6) Create an opportunity (Salesforce)

  • Purpose: Create Opportunity linked to the Buyer (Account).
  • Key settings:
    • Resource: opportunity
    • Name: ={{ $('Message a model').item.json.message.content.invoice.code }}
    • Close Date: ={{ $('Message a model').item.json.message.content.invoice.issue_date }}
    • Stage: Closed Won
    • Amount: ={{ $('Message a model').item.json.message.content.summary.grand_total }}
    • AccountId: ={{ $json.id }} (from Upsert Account output)
    • Creds: salesforceOAuth2Api
  • Output: Opportunity Id for OLI creation.

7) Build SOQL (Code / JS)

  • Purpose: Collect unique product codes from AI JSON and build a SOQL query for PricebookEntry by Pricebook2Id.
  • Key settings:
    • pricebook2Id (hardcoded in script): e.g., 01sxxxxxxxxxxxxxxx
    • Source lines: $('Message a model').first().json.message.content.products
  • Output: { soql, codes }

8) Query PricebookEntries (Salesforce)

  • Purpose: Fetch PricebookEntry.Id for each Product2.ProductCode.
  • Key settings:
    • Resource: search
    • Query: ={{ $json.soql }}
    • Creds: salesforceOAuth2Api
  • Output: Items with Id, Product2.ProductCode (used for mapping).

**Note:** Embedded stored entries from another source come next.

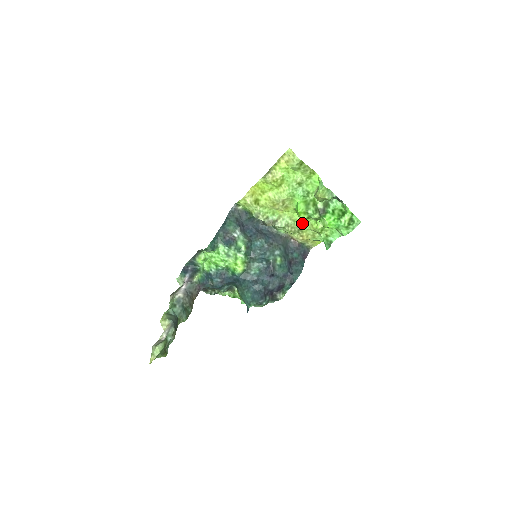
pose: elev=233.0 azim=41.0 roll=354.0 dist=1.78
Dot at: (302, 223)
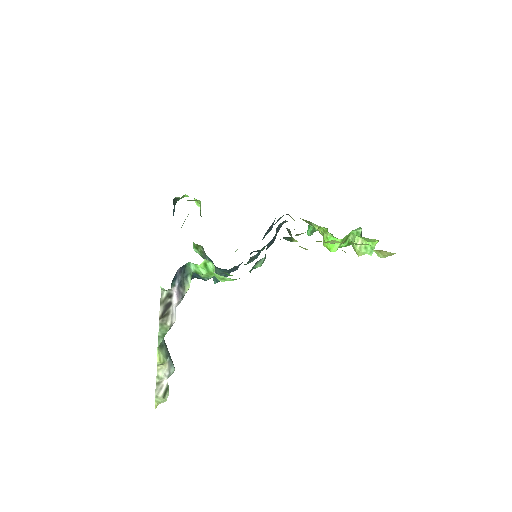
Dot at: occluded
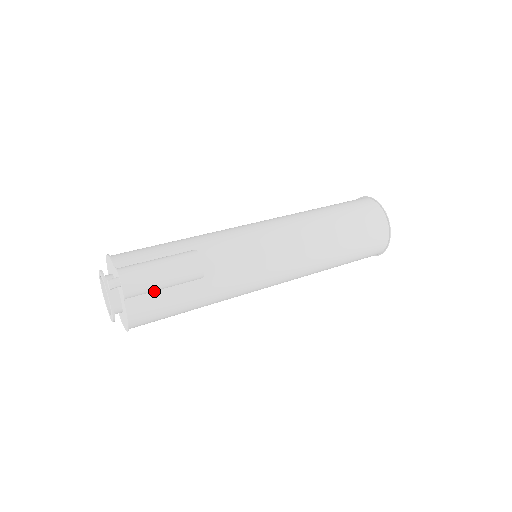
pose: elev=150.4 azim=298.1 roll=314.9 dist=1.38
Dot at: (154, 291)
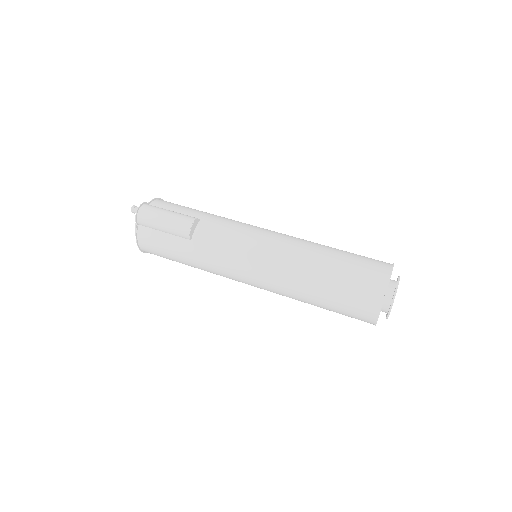
Dot at: (157, 230)
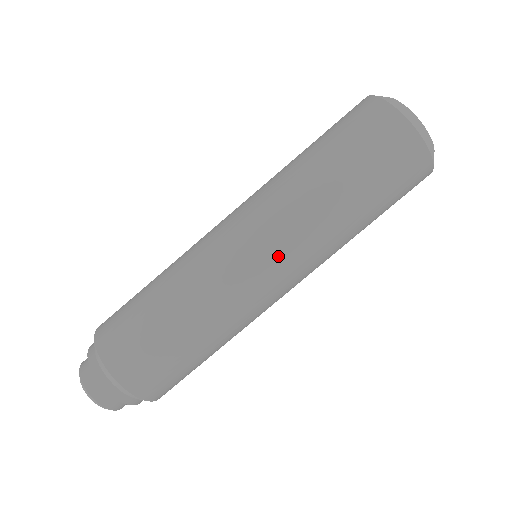
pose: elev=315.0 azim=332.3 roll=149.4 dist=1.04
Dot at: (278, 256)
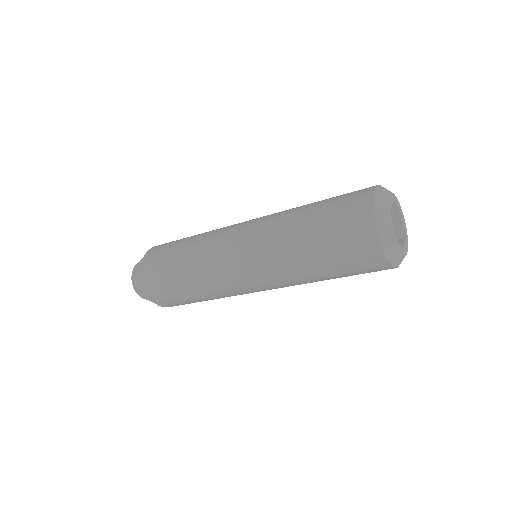
Dot at: (252, 267)
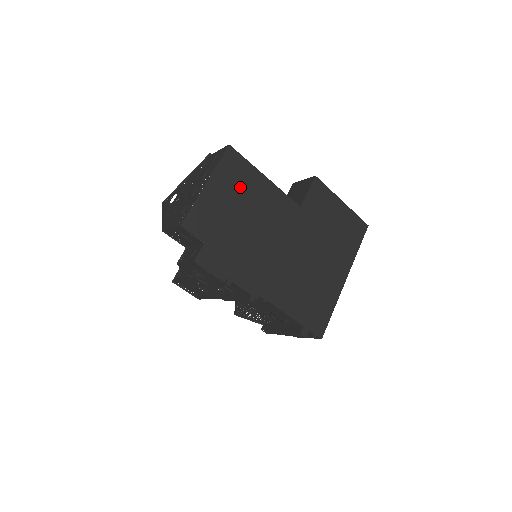
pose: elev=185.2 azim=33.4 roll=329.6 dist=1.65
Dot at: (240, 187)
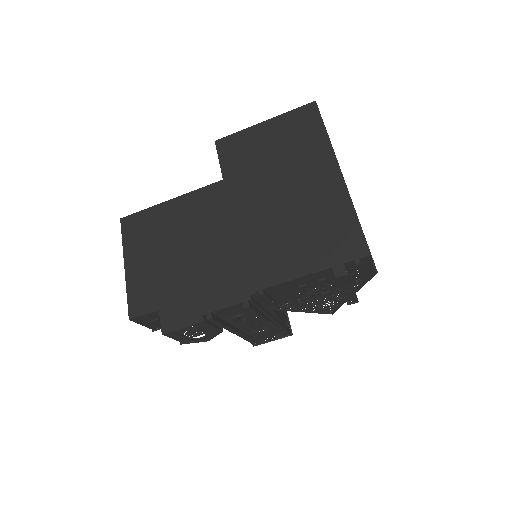
Dot at: (154, 235)
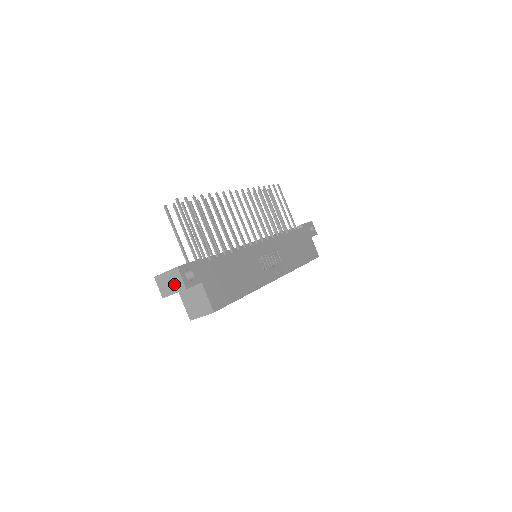
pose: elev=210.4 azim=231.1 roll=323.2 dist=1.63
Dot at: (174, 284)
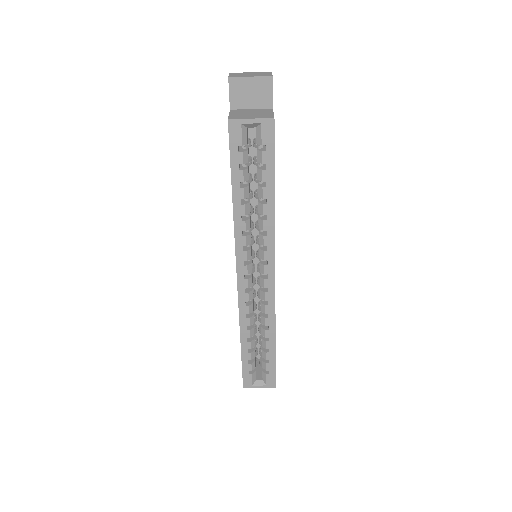
Dot at: (257, 74)
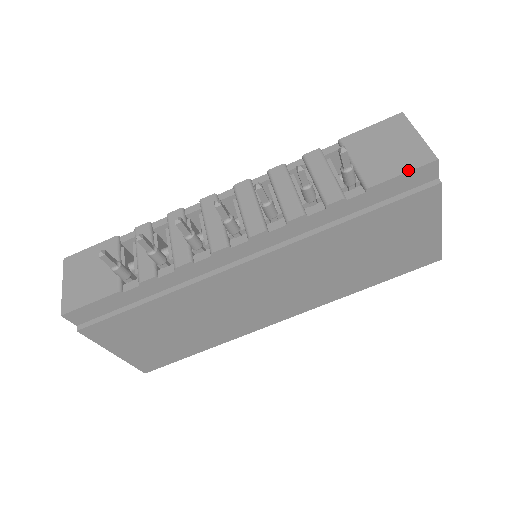
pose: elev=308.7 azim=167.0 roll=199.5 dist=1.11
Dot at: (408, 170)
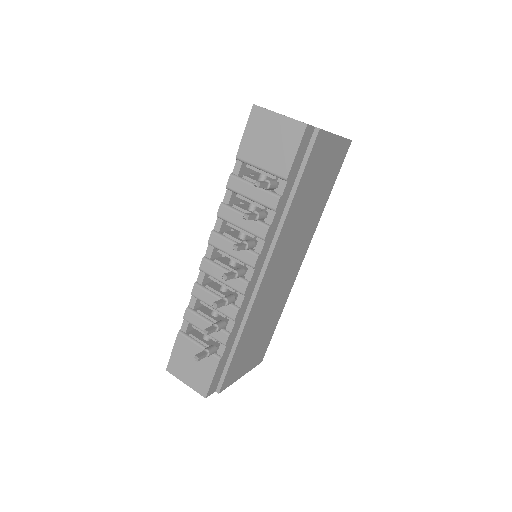
Dot at: (297, 147)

9) Code in JavaScript (Build OLI payloads)

  • Purpose: Join lines with PBE results and Opportunity Id ➜ build OpportunityLineItem payloads.
  • Inputs:
    • OpportunityId: ={{ $('Create an opportunity').first().json.id }}
    • Lines: ={{ $('Message a model').first().json.message.content.products }}
    • PBE rows: from previous node items
  • Output: { body: { allOrNone:false, records:[{ OpportunityLineItem... }] } }
  • Notes:
    • Converts discount_total ➜ per-unit if needed (currently commented for standard pricing).
    • Throws on missing PBE mapping or empty lines.

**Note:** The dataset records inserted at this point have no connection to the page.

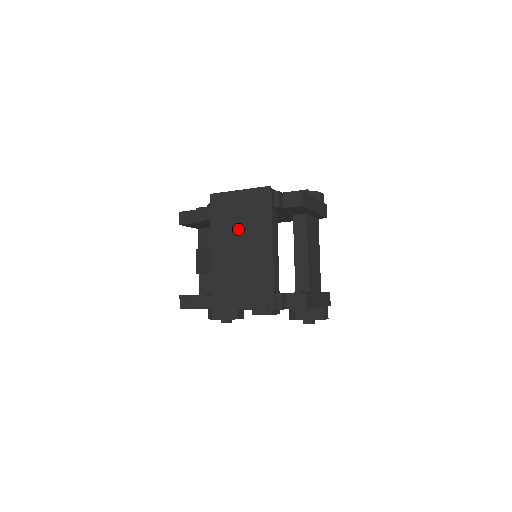
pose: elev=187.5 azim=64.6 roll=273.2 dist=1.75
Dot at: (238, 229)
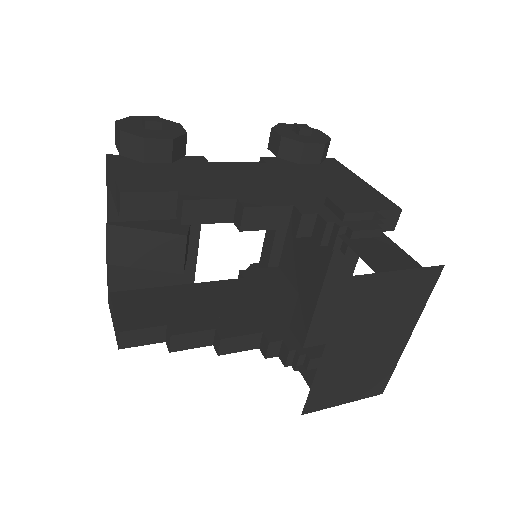
Dot at: (375, 323)
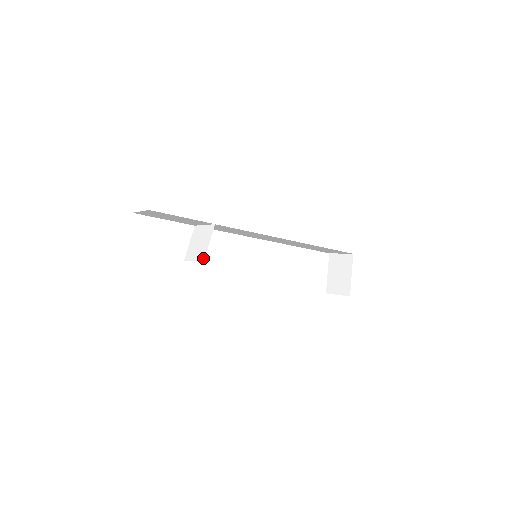
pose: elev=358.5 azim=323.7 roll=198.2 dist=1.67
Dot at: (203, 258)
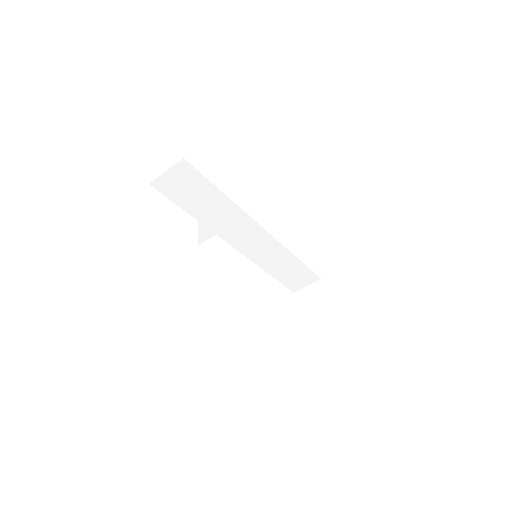
Dot at: (230, 222)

10) Create Opportunity Line Items (HTTP Request)

  • Purpose: Bulk create OLIs via Salesforce Composite API.
  • Key settings:
    • Method: POST
    • URL: https://<your-instance>.my.salesforce.com/services/data/v65.0/composite/sobjects
    • Auth: salesforceOAuth2Api (predefined credential)
    • Body (JSON): ={{ $json.body }}
  • Output: Composite API results (per-record statuses).

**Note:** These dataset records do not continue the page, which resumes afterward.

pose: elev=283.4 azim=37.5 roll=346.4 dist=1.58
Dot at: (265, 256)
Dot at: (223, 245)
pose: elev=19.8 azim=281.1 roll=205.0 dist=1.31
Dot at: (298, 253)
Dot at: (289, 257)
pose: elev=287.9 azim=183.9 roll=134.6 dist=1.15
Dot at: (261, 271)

11) Update File to One Drive

  • Purpose: Archive the original PDF in OneDrive.
  • Key settings:
    • Operation: upload
    • File Name: ={{ $json.name }}
    • Parent Folder ID: onedrive folder id
    • Binary Data: true (from the Download node)
    • Creds: microsoftOneDriveOAuth2Api
  • Output: Uploaded file metadata.

Data flow (wiring)

  1. Google Drive TriggerDownload File From Google
  2. Download File From Google
    • Extract from File
    • Update File to One Drive
  3. Extract from FileMessage a model
  4. Message a model
    • Create or update an account
  5. Create or update an accountCreate an opportunity
  6. Create an opportunityBuild SOQL
  7. Build SOQLQuery PricebookEntries
  8. Query PricebookEntriesCode in JavaScript
  9. Code in JavaScriptCreate Opportunity Line Items

Quick setup checklist

  • 🔐 Credentials: Connect Google Drive, OneDrive, Salesforce, OpenAI.
  • 📂 IDs:
    • Drive Folder ID (watch)
    • OneDrive Parent Folder ID (archive)
    • Salesforce Pricebook2Id (in the JS SOQL builder)
  • 🧠 AI Prompt: Use the strict system prompt; jsonOutput = true.
  • 🧾 Field mappings:
    • Buyer tax id/name → Account upsert fields
    • Invoice code/date/amount → Opportunity fields
    • Product name must equal your Product2.ProductCode in SF.
  • Test: Drop a sample PDF → verify:
    • AI returns array JSON only
    • Account/Opportunity created
    • OLI records created
    • PDF archived to OneDrive

Notes & best practices

  • If PDFs are scans, enable OCR in Extract from File.
  • If AI returns non-JSON, keep “Return only a JSON array” as the last line of the prompt and keep jsonOutput enabled.
  • Consider adding validation on parsing.warnings to gate Salesforce writes.
  • For discounts/taxes in OLI:
    • Standard OLI fields don’t support per-line discount amounts directly; model them in UnitPrice or custom fields.
  • Replace the Composite API URL with your org’s domain or use the Salesforce node’s Bulk Upsert for simplicity.